Mr. Ellis took on the question, “We are certainly looking at that. The baseline is where we are now [a projected loss of about $1 million for the fiscal year ending June 30, 2019]. We know that we will be more efficient in our processes and in our management applications of looking at where costs are and where the revenue streams are coming from [meaning from which specific departments and even inner-departmentally]…” His answer went on to essentially say that in the future more charges would be collected and collected faster, but as to how independent this would make MCDH, Ellis offered no definitive response.
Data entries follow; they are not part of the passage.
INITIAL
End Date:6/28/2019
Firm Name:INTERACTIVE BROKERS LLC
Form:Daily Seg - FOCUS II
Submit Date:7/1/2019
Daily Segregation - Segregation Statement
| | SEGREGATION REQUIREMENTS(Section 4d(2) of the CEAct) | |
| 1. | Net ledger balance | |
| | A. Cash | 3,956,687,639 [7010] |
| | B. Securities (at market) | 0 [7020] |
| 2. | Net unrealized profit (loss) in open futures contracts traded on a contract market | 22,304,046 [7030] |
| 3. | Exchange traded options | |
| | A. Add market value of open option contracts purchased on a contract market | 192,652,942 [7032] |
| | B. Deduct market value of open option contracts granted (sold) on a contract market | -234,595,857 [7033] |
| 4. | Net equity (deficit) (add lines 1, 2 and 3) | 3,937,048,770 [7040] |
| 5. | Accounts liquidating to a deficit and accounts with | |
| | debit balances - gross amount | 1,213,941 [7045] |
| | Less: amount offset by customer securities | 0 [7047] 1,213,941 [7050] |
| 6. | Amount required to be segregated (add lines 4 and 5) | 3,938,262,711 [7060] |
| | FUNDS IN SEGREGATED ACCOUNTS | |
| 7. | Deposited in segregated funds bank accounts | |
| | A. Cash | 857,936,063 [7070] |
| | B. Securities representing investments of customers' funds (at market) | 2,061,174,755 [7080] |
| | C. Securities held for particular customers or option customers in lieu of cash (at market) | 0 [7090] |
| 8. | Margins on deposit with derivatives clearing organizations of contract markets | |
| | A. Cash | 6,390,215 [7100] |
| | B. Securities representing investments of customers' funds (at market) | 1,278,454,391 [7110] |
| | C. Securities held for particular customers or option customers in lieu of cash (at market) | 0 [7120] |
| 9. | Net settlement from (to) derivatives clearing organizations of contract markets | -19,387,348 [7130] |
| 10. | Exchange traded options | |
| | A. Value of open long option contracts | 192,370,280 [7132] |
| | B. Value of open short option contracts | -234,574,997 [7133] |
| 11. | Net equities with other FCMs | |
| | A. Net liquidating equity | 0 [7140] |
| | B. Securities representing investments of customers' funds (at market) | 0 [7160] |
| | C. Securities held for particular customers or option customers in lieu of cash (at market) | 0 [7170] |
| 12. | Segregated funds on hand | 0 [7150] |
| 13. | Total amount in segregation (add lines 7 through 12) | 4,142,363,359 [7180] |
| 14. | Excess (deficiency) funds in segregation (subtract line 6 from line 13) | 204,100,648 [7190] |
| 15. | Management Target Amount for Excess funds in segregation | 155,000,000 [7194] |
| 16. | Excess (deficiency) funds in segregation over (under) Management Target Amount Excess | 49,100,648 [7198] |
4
If the meeting had concluded there an objective observer would have been buoyed by the preciseness of Ms. Hickman's presentation and encouraged by the news that Mr. Ellis is taking no additional salary beyond what he earns as CFO, though he has taken on the additional duties of CEO. That observer might retain some concern about the hospital's short to midterm ability to hold on financially (remember there are scads of required capital maintenance improvements required by California's Office of Statewide Health Planning and Development [OSHPD], at costs that most likely will run into the millions), but also hopeful that the institution's new board of directors (four out of five were elected for the first time in November) would find a positive path forward.
Then board member and Finance Committee Chair Redding let us know that a serious rift exists between himself and the rest of the Board of Directors. Next up, how will they respond publicly?